Friday, May 04, 2012

Free Exercise Clause Does Not Bar Court From Deciding Whether Trade Secret Was Misappropriated

Art of Living Foundation v. Does, 2012 U.S. Dist. LEXIS 61582 (ND CA, May 1, 2012) is a copyright infringement and trade secret misappropriation case brought by foundation that teaches the wellness and spiritual lessons of Ravi Shankar, including courses on breathing, meditation, and yoga. One of the defendants posted copies of the Foundation's teaching materials on his blog. The court held that it could decide the trade secret claims without being required to interpret Hindu beliefs or other religious teachings.

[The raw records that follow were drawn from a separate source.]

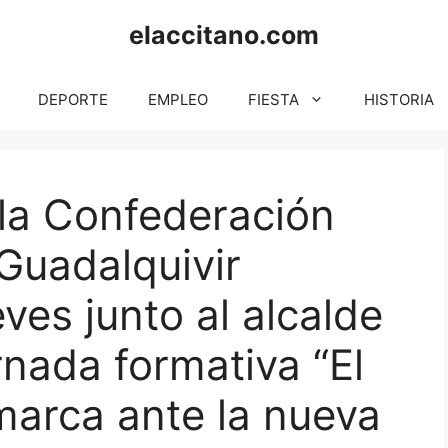
elaccitano.com
DEPORTE
EMPLEO
FIESTA
HISTORIA
 la Confederación
 Guadalquivir
eves junto al alcalde
rnada formativa “El
marca ante la nueva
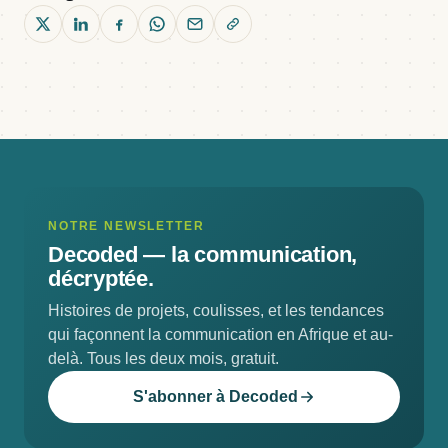
NOTRE NEWSLETTER
Decoded —
la communication,
décryptée.
Histoires de projets, coulisses, et les tendances
qui façonnent la communication en Afrique et au-
delà. Tous les deux mois, gratuit.
S'abonner à Decoded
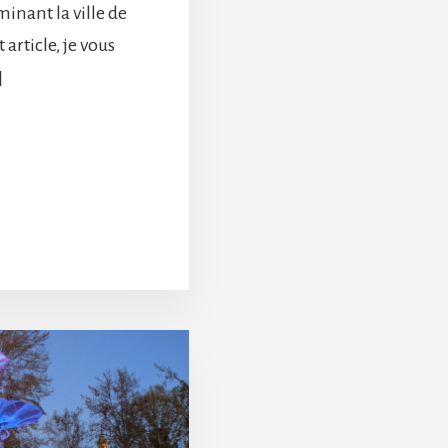
inant la ville de
article, je vous
]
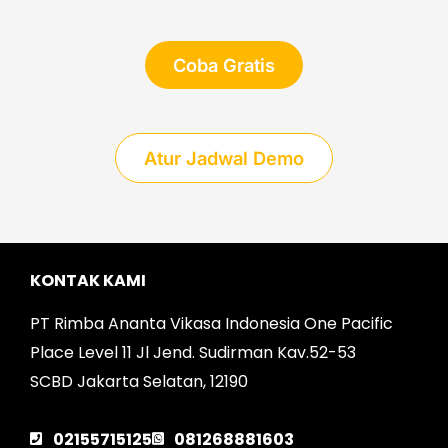
Coba Gratis
Atur Jadwal Demo
KONTAK KAMI
PT Rimba Ananta Vikasa Indonesia One Pacific
Place Level 11 Jl Jend. Sudirman Kav.52-53
SCBD Jakarta Selatan, 12190
02155715125
081268881603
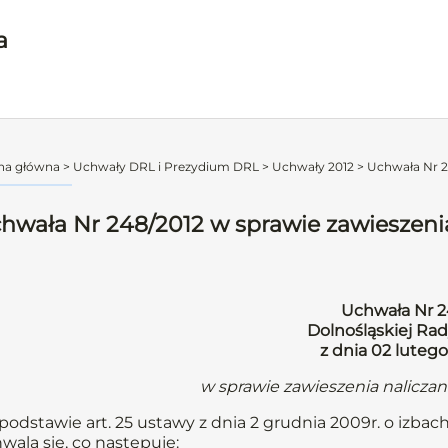
a
na główna
>
Uchwały DRL i Prezydium DRL
>
Uchwały 2012
>
Uchwała Nr 24
hwała Nr 248/2012 w sprawie zawieszenia
Uchwała Nr 2
Dolnośląskiej Rad
z dnia 02 lutego
w sprawie zawieszenia nalicza
podstawie art. 25 ustawy z dnia 2 grudnia 2009r. o izbach
wala się, co następuje:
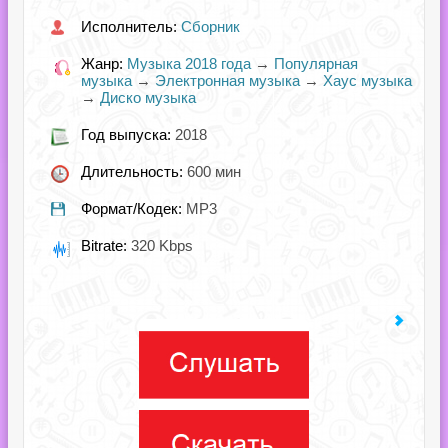
Исполнитель:
Сборник
Жанр:
Музыка 2018 года
→
Популярная
музыка
→
Электронная музыка
→
Хаус музыка
→
Диско музыка
Год выпуска:
2018
Длительность:
600 мин
Формат/Кодек:
MP3
Bitrate:
320 Kbps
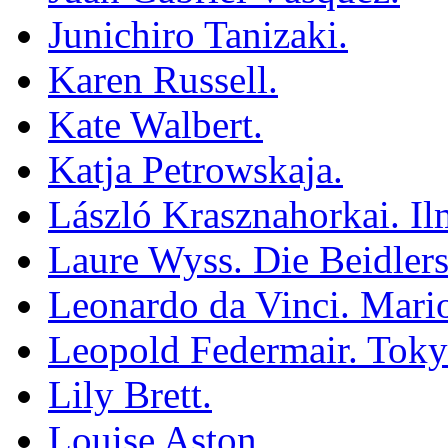
Junichiro Tanizaki.
Karen Russell.
Kate Walbert.
Katja Petrowskaja.
László Krasznahorkai. Il
Laure Wyss. Die Beidlers
Leonardo da Vinci. Mar
Leopold Federmair. Toky
Lily Brett.
Louise Aston.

Defendants argue that the alleged trade secrets are merely conventional Hindu mystical claims, and that insofar as the Foundation claims it has added novel elements to traditional Hindu concepts, determining this "would ensnare the judicial system in questions of religious doctrine" in contravention of the 1st Amendment's free exercise clause. The court, however, disagreed concluding that it can determine the trade secret status of the materials just as it would any secular work by comparing the material to what is generally known to the public, considering whether plaintiff derived economic value from the nondisclosure, and evaluating whether plaintiff took reasonable measures to maintain the secrecy of the information. Quoting from an earlier case, the court said:
"While the trade secret laws did not necessarily develop to allow a religion to protect a monopoly in its religious practices, the laws have nonetheless expanded such that [a religious entity's] techniques, [if] 'used in the operation of the enterprise,' are deserving of protection if secret and valuable."
The court then added:
A defendant cannot deprive a plaintiff's materials of trade secret protection simply by invoking the Free Exercise Clause through allegations that the materials overlap with religious doctrinal principles.